Breakdown and recovery insurance are available also at preferential rates.*

*One night's accommodation free of charge on site as appropriate.*

Alan Rogers Campsite Inspectors
How often do we update the Guides?	
New editions are published each year to be in the shops for December / January, after extensive updating through visits and questionnaires.
How often do we visit?	
Most sites are visited every 2 or 3 years, although maybe less frequently for more remote destinations. During intervening years, each site is required to complete a detailed questionnaire to verify factual information e.g. tariffs, opening dates etc.
Do we stay on each site?	
Ideally we would like to, but the season is short and we would not achieve our visit targets. However, it is good to try to ensure that we stay on every site on a rotation basis over a number of years.* We have found that an average of three visits per day (depending on travel) works fairly well allowing two or three hours per visit; *we usually stay overnight at the third site. We also ensure that between us we use caravans, motorcaravans and even tents.
Do we charge a site for an entry in a guide?
No, thereby retaining our independence and our reputation for being honest in what we report. Each site has a standard free entry in the guide and on our web sites - a very good deal. Although their inclusion in our guide and basic web entry are both free, sites do, of course, have the opportunity to enhance their appearance by means of advertising, and this provides essential additional revenue 
Who deals with advertising?	
In most countries, we have advertising agents to manage advertising. We do however require that our site assessors are able to respond satisfactorily to all requests for information on advertising and we therefore provide you with Information Packs which include copies of our advertising rates and our agents' contact details (where appropriate) to leave with the site.
Where can we go?	
A number of our longstanding assessors will revisit familiar countries or regions every year.
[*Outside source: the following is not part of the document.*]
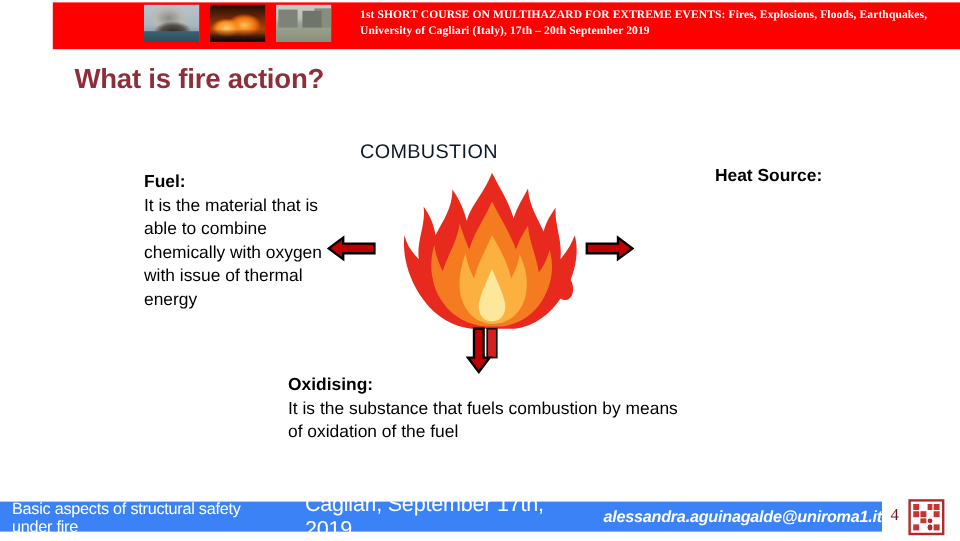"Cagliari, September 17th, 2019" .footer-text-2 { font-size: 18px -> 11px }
Otherwise, we will make every effort to take into account any specific geographical requests and make good use of any assessor's knowledge, language skills and experience.
When should we visit?
* We need to have all completed reports back in Spelmonden by the end of July.* Clearly, there's no point inspecting sites until they open (often April / May), and, therefore, the majority of our inspections take place in May / June / early July. 
Two important benefits of visiting in low season are that, 
(1) site owners will have much more time to respond to your questions and (2) they will almost always have a free pitch should you wish to overnight there.


----------